* _Quoted text_
=-=-=-=-=

Just to give you a sense of this, here is how she began after having had a letter
from Queen Elizabeth presented to her at the trial:
...As for this letter, it seemeth strange to me that the Queen should command me
as a subject to appear personally in judgement. I am an absolute queen, and will
do nothing which may prejudice either mine own royal majesty, or other princes
of my place and rank, or my son ... The laws and statutes of England are to me
most unknown; I am destitute of counsellors, and who shall be my peers I am
utterly ignorant. My papers and notes are taken from me, and no man dareth step
forth to be my advocate. I am clear from all crime against the Queen; I have
excited no man against her; and I am not to be charged but by mine own word or
writing, which cannot be produced against me. ...
The excerpt by Tanner does not give the precise method of determining guilt, but
if the procedure was the same as at the trial of the Earl of Essex, then each peer
was required to stand and in turn state 'guilty' or 'not guilty,' and of course every
one said 'guilty.' I believe the verdict was passed on to the Star Chamber (a
Supreme Court) for sentencing. This trial and its progression to an inevitable
conclusion would have made an indelible impression on the sensitive de Vere.

=-=-=-=-=

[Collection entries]
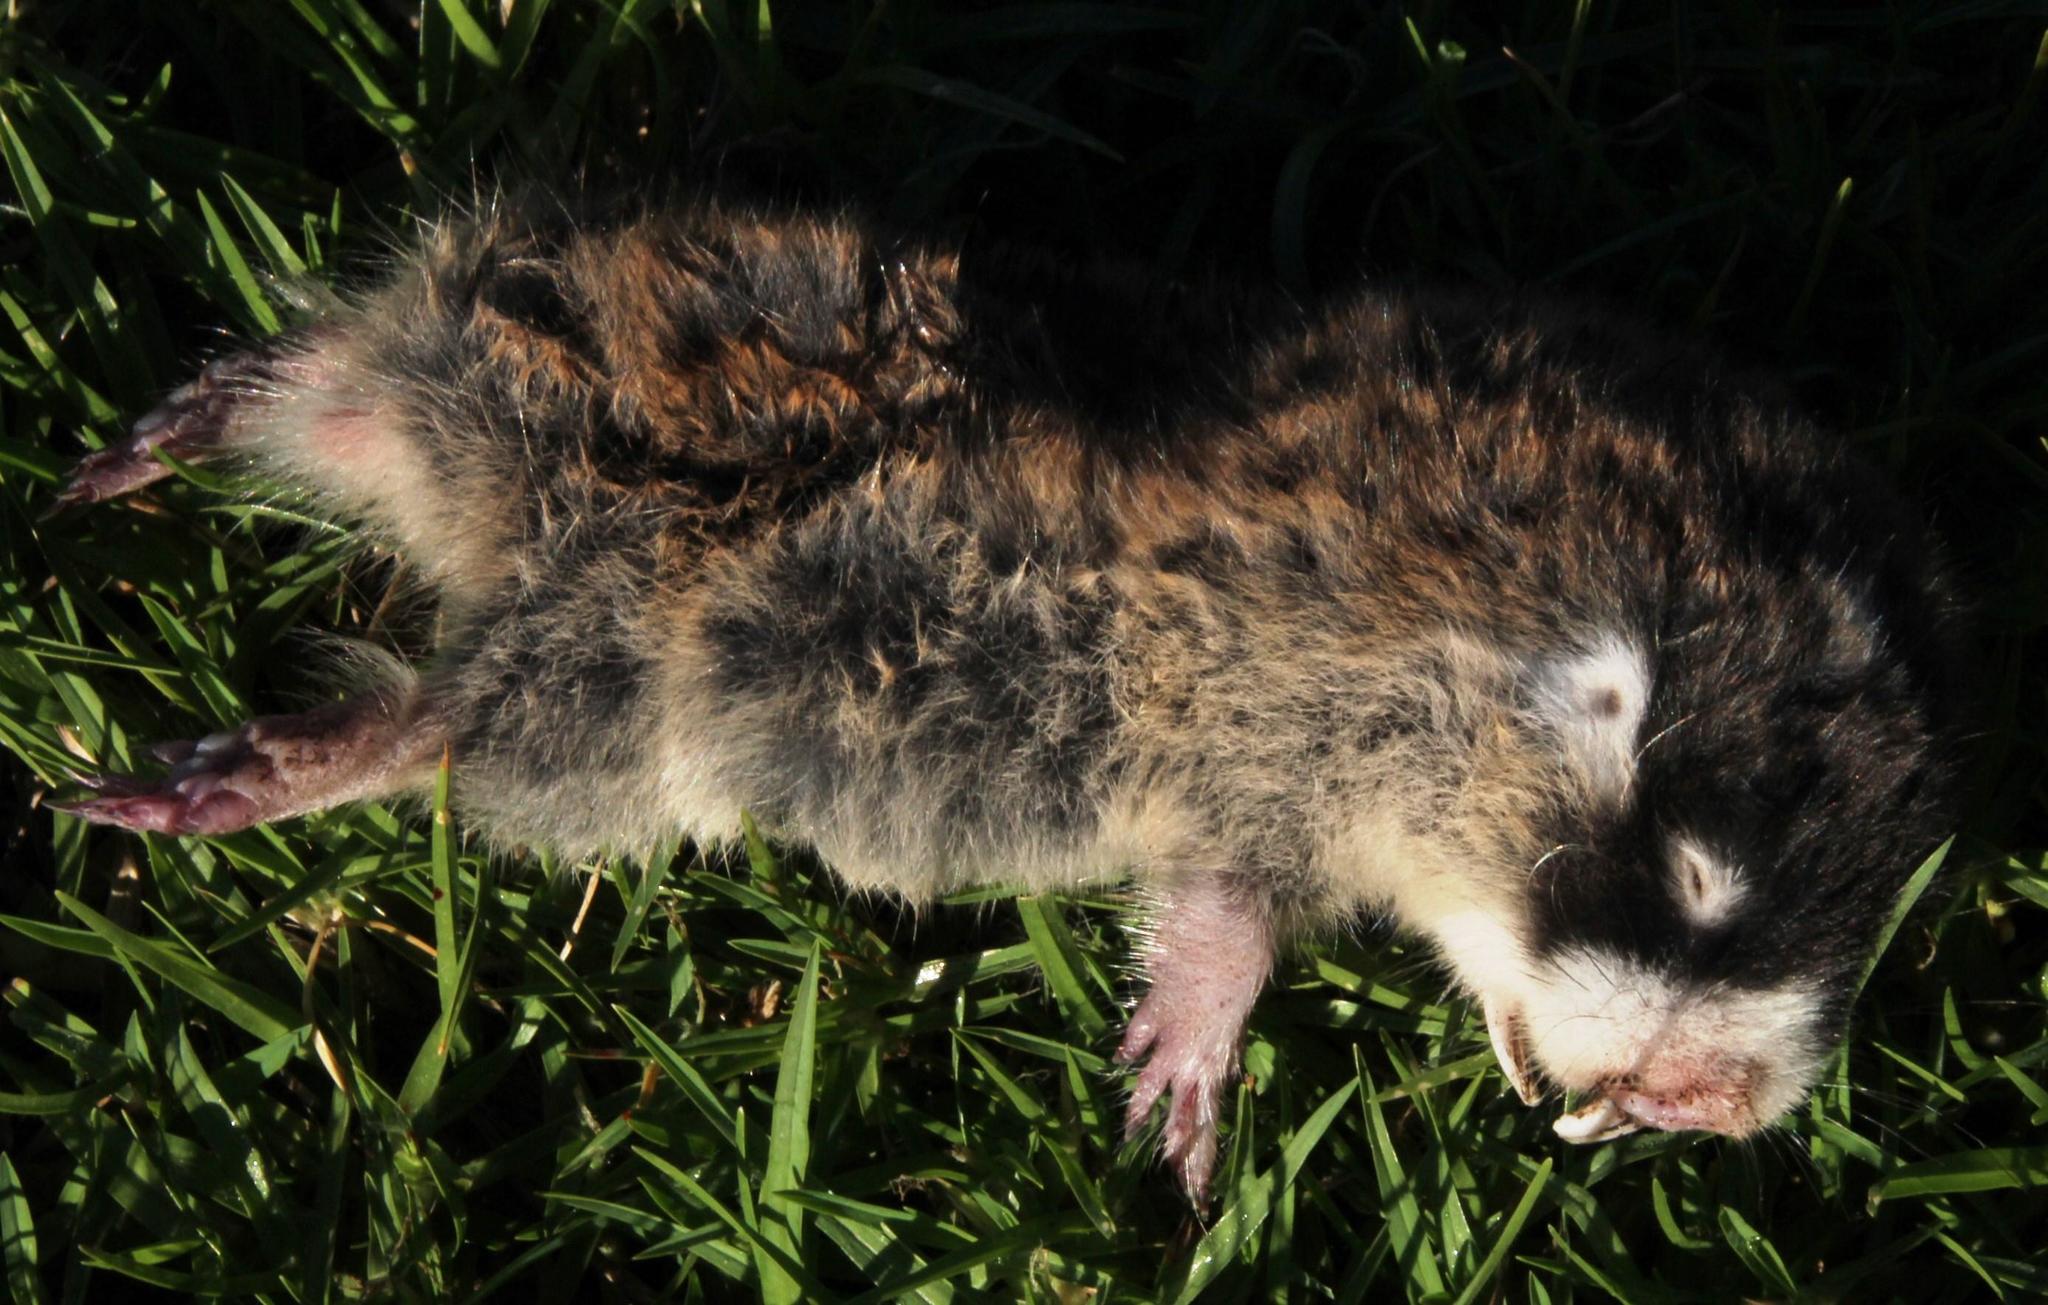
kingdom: Animalia
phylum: Chordata
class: Mammalia
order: Rodentia
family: Bathyergidae
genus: Georychus
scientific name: Georychus capensis
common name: Cape mole-rat
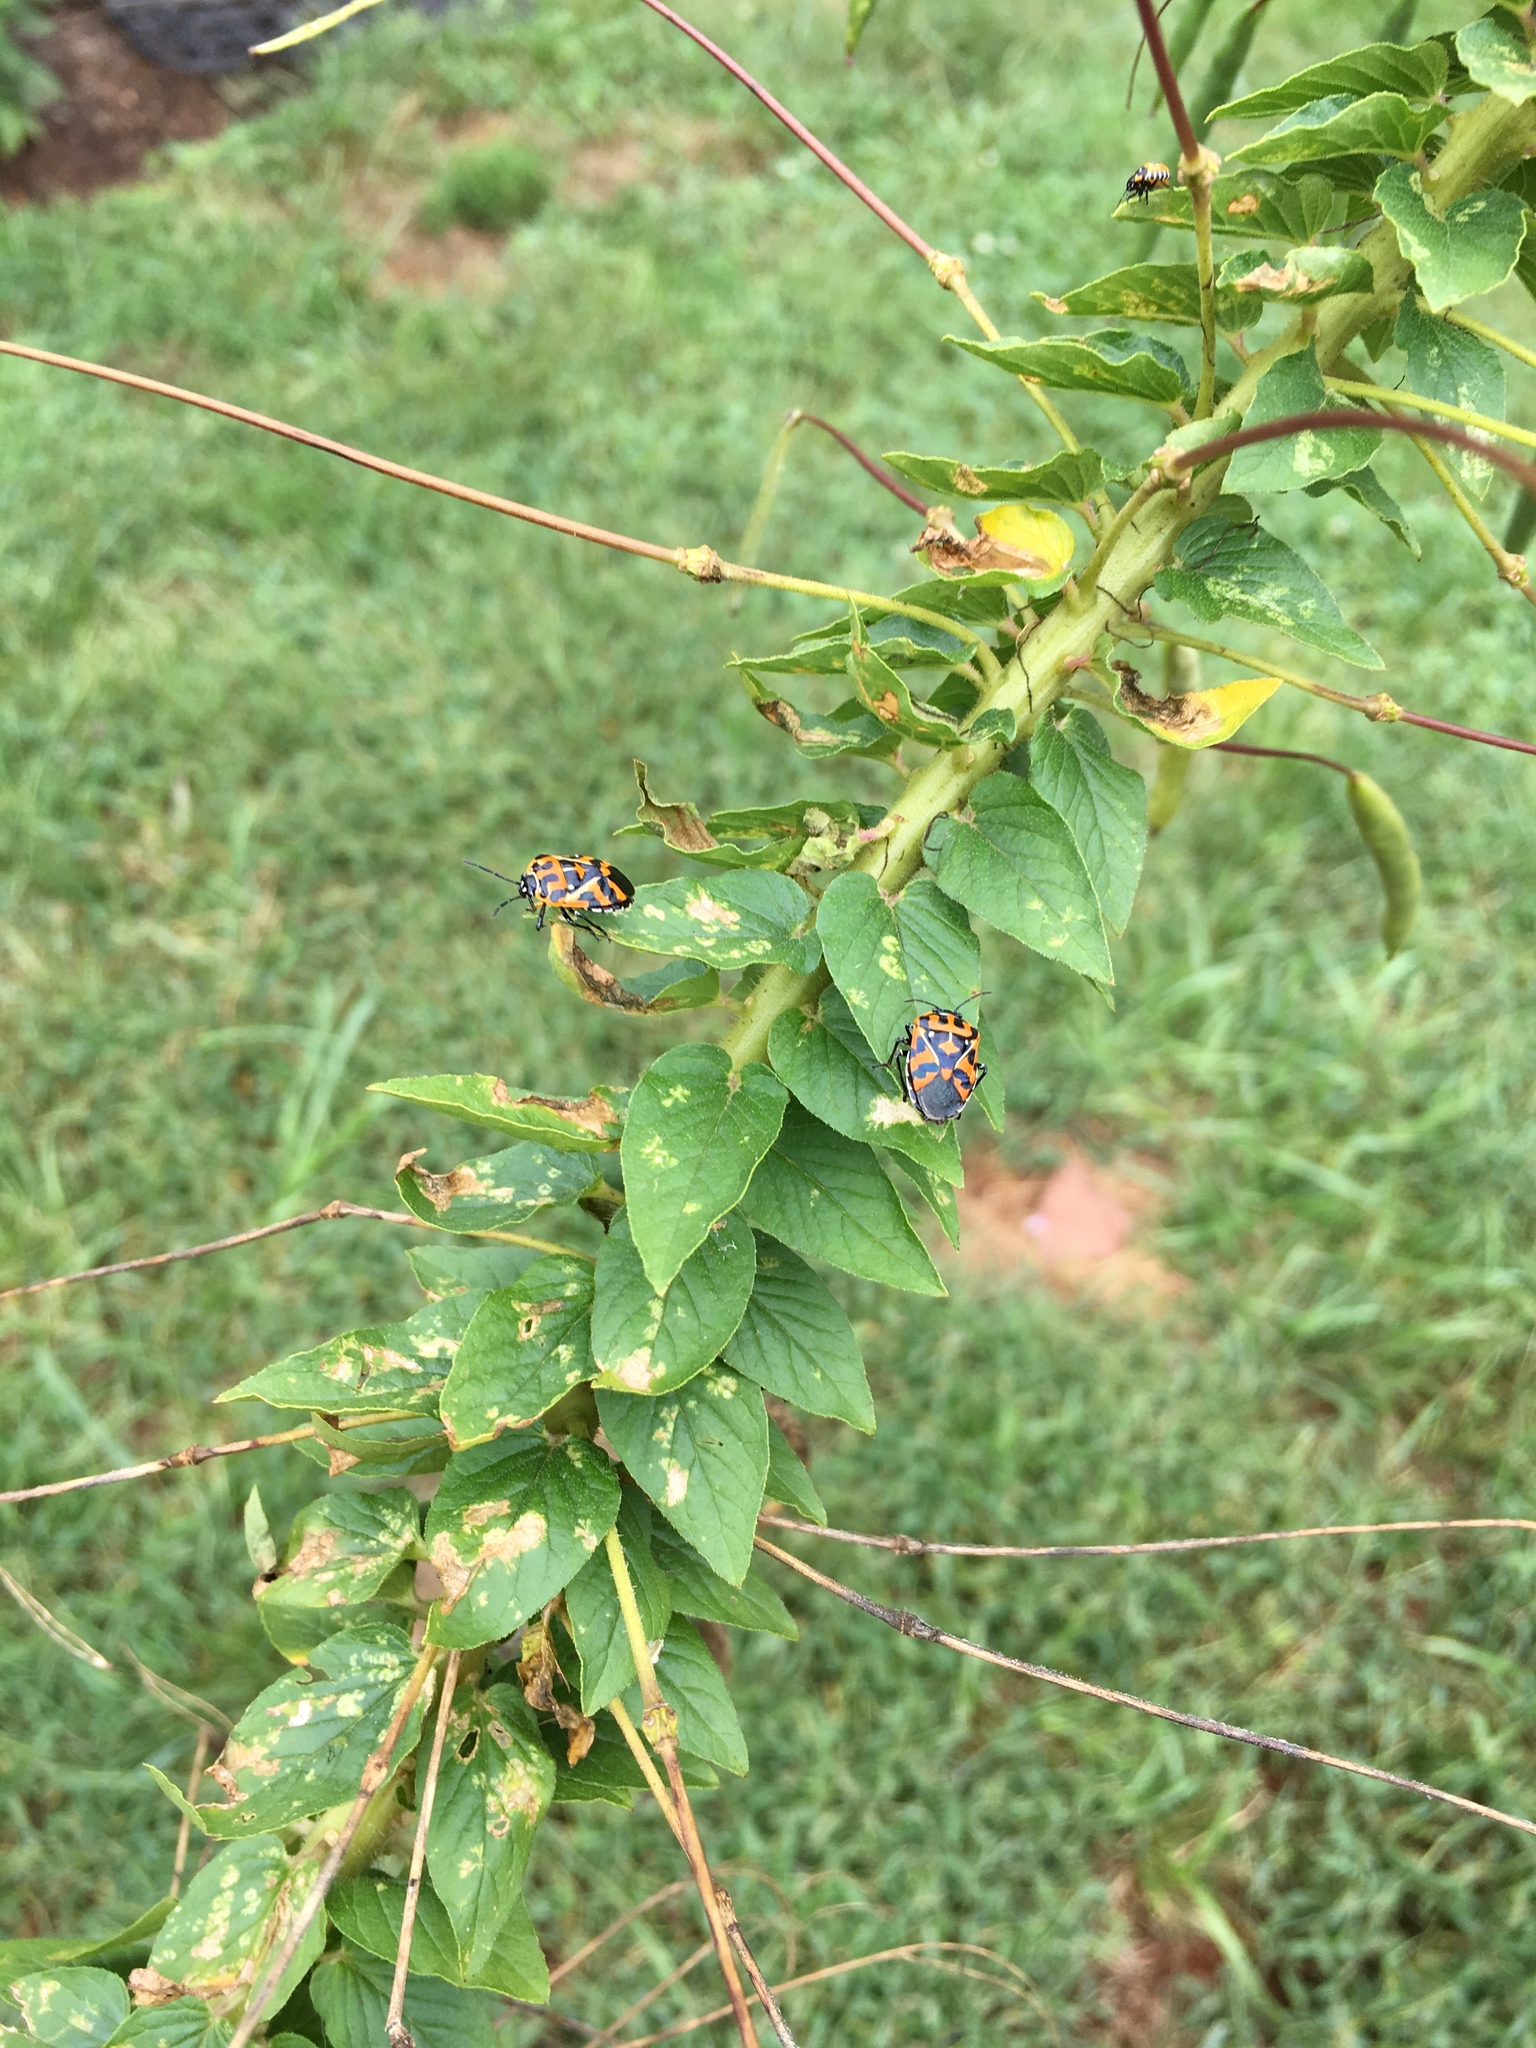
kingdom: Animalia
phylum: Arthropoda
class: Insecta
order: Hemiptera
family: Pentatomidae
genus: Murgantia
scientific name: Murgantia histrionica
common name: Harlequin bug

=-=-=-=-=

* _Set problem A_
Reproduce the trial passage word for word, starting at "Just to give" and ending at "against me. ...".
* _Set problem B_
In the trial passage, who was the letter presented to her at the trial from?
Base your answers on the trial passage only, not on the rows.

* _Final result A_
Just to give you a sense of this, here is how she began after having had a letter
from Queen Elizabeth presented to her at the trial:
...As for this letter, it seemeth strange to me that the Queen should command me
as a subject to appear personally in judgement. I am an absolute queen, and will
do nothing which may prejudice either mine own royal majesty, or other princes
of my place and rank, or my son ... The laws and statutes of England are to me
most unknown; I am destitute of counsellors, and who shall be my peers I am
utterly ignorant. My papers and notes are taken from me, and no man dareth step
forth to be my advocate. I am clear from all crime against the Queen; I have
excited no man against her; and I am not to be charged but by mine own word or
writing, which cannot be produced against me. ...

* _Final result B_
Queen Elizabeth.